Trump moves forward with trade deal as China lowers tariffs

Published on
January 2, 2020

U.S. President Donald Trump said he will sign the so-called “Phase One” trade deal with China, first announced on 13 December.

Trump said on Twitter he would sign the deal on 15 January at the White House. He also announced plans to travel to Beijing for negotiations on Phase Two at an unspecified later date.

The South China Morning Post reported that Chinese Vice Premier Liu He would lead his country’s delegation to Washington to sign the trade deal.

The deal requires China to make structural reforms to its trading policies and to strengthen its intellectual property protections in exchange for a reduction of current and proposed U.S. tariffs. China also agreed to lift certain barriers to its markets for food products including seafood, as well as beef, poultry, pet food, and animal feed, according to the Associated Press. In exchange, the United States halted a planned round of tariffs on Chinese goods.
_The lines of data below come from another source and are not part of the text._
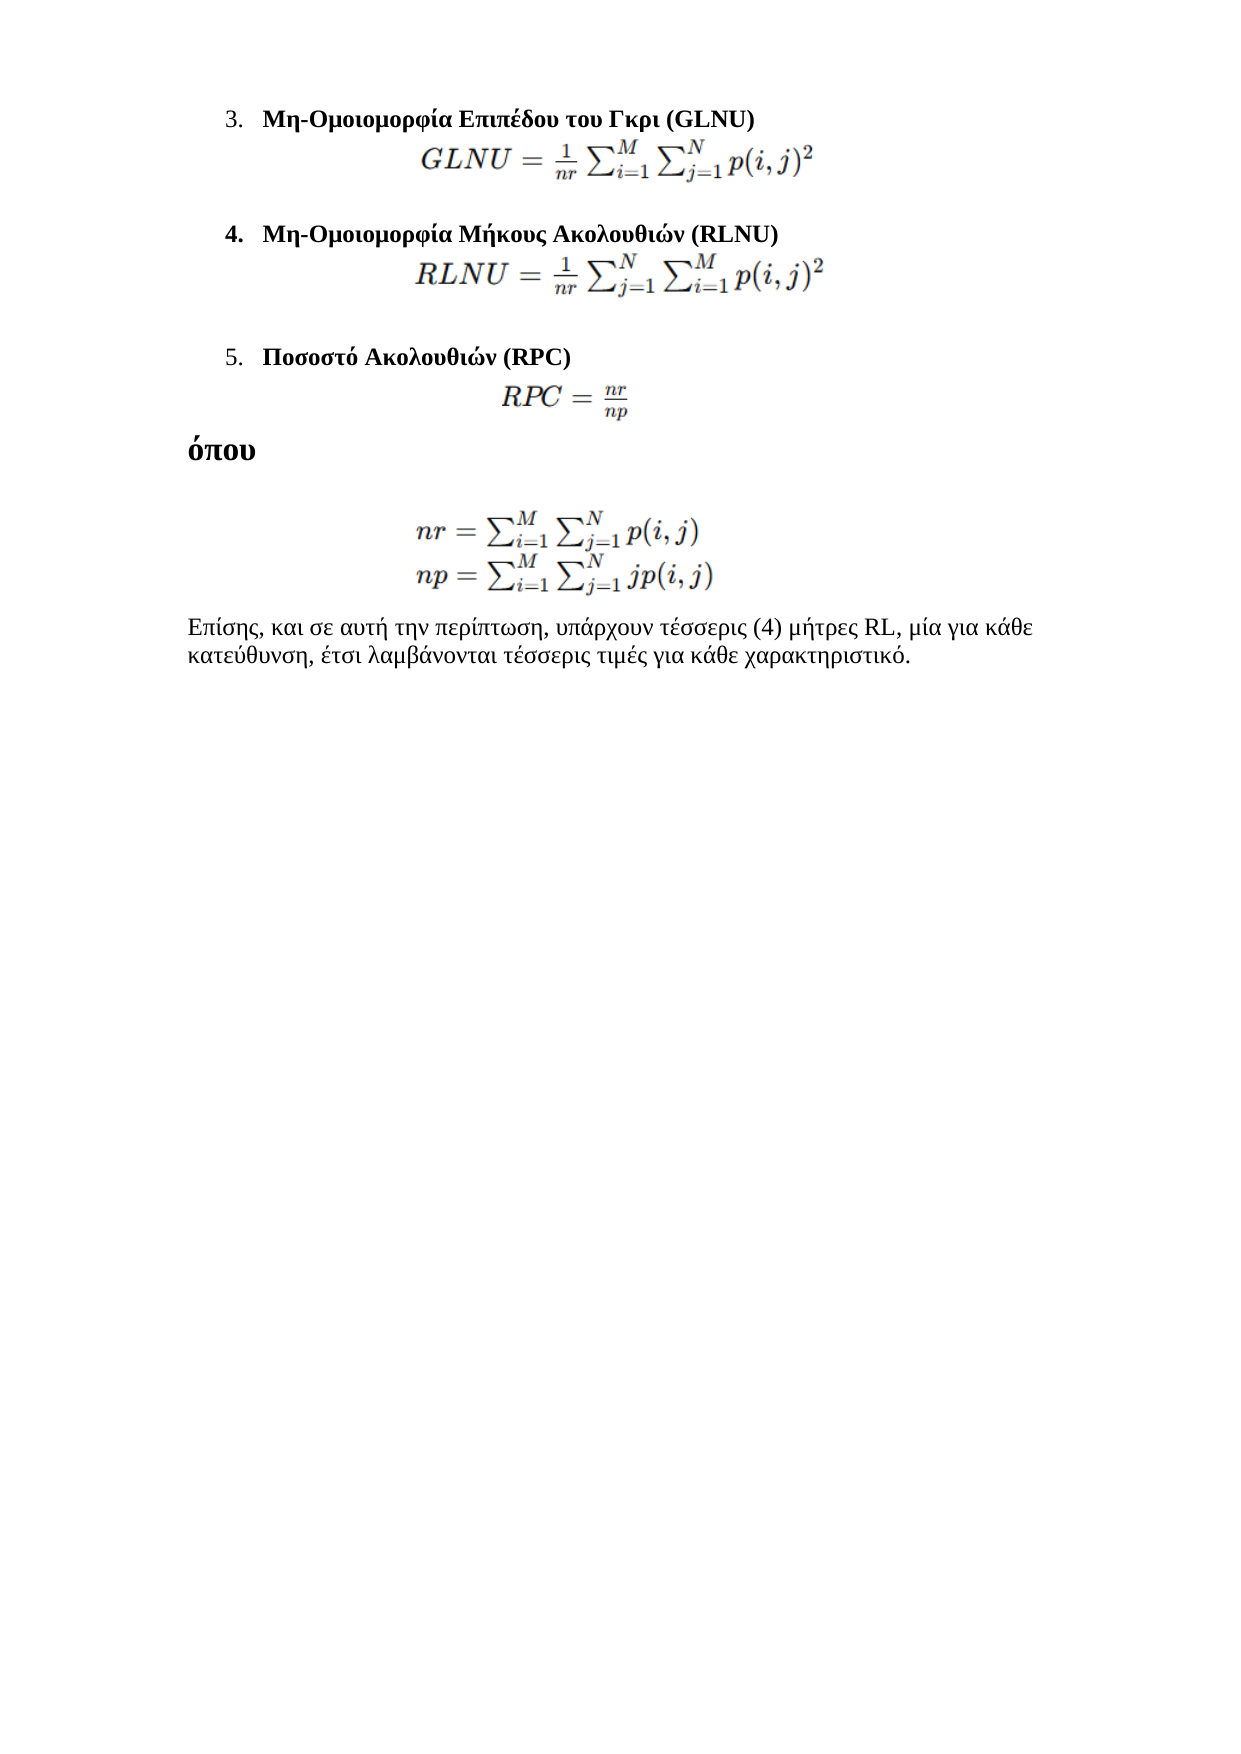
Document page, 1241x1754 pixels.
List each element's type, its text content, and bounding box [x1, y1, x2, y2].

picture [417, 132, 823, 188]
list Μη-Ομοιομορφία Μήκους Ακολουθιών (RLNU) [225, 219, 1053, 247]
text Επίσης, και σε αυτή την περίπτωση, υπάρχουν τέσσερις (4) μήτρες RL, μία για κάθε κατεύθυνση, έτσι λαμβάνονται τέσσερις τιμές για κάθε χαρακτηριστικό. [187, 612, 1053, 669]
picture [408, 247, 832, 307]
picture [502, 372, 644, 429]
picture [411, 506, 721, 607]
list Ποσοστό Ακολουθιών (RPC) [225, 334, 1053, 372]
list Μη-Ομοιομορφία Επιπέδου του Γκρι (GLNU) [225, 104, 1053, 132]
text όπου [187, 429, 1053, 468]
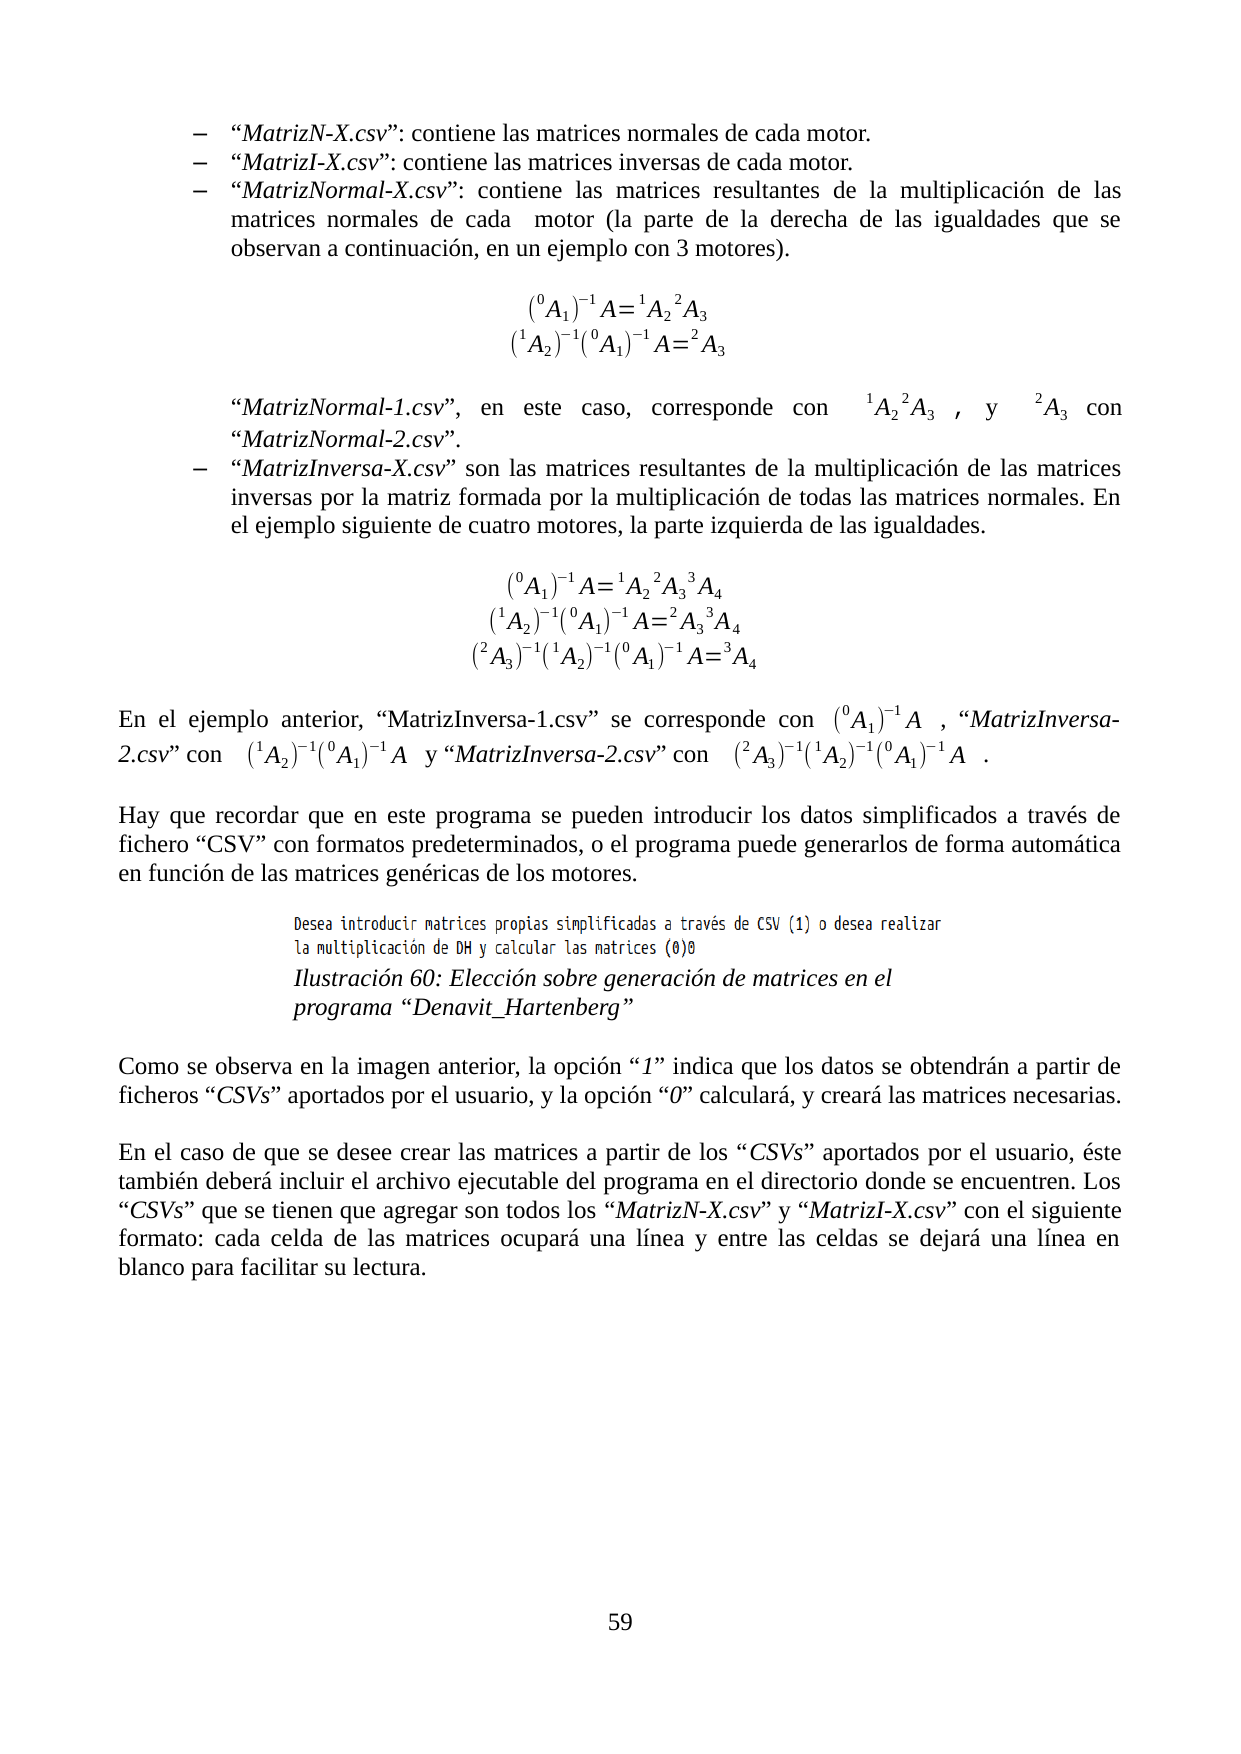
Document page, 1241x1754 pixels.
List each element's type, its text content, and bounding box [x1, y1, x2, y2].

In another tariff-related move, on 23 December, China released its official list of 856 product codes that will be subject to lower tariffs as of 1 January. The products on the list were selected for being in short supply and which are naturally scarce in China, according to Xinhua. The move will result in provisional import tax rates for the 850 products that are lower than the most-favored-nation (MFN) tariff rates, the news agency reported.

According to the the official tariff-reduction list released by China’s Ministry of Commerce, tariffs on frozen Atlantic salmon were lowered from 7 percent to 5 percent. Pollock and lobster will see tariffs reduced to 5 percent, and duties on several types of tuna were reduced by 1 percent, while those on herring and cod were lowered to 2 percent.

Countries with bilateral trade deals with China, including New Zealand, Peru, Costa Rica, Switzerland, Iceland, Singapore, Australia, the Republic of Korea, Georgia, Chile, and Pakistan, as well as countries involved in the Asia-Pacific Trade Agreement, will see further tariff reductions, according to Xinhua.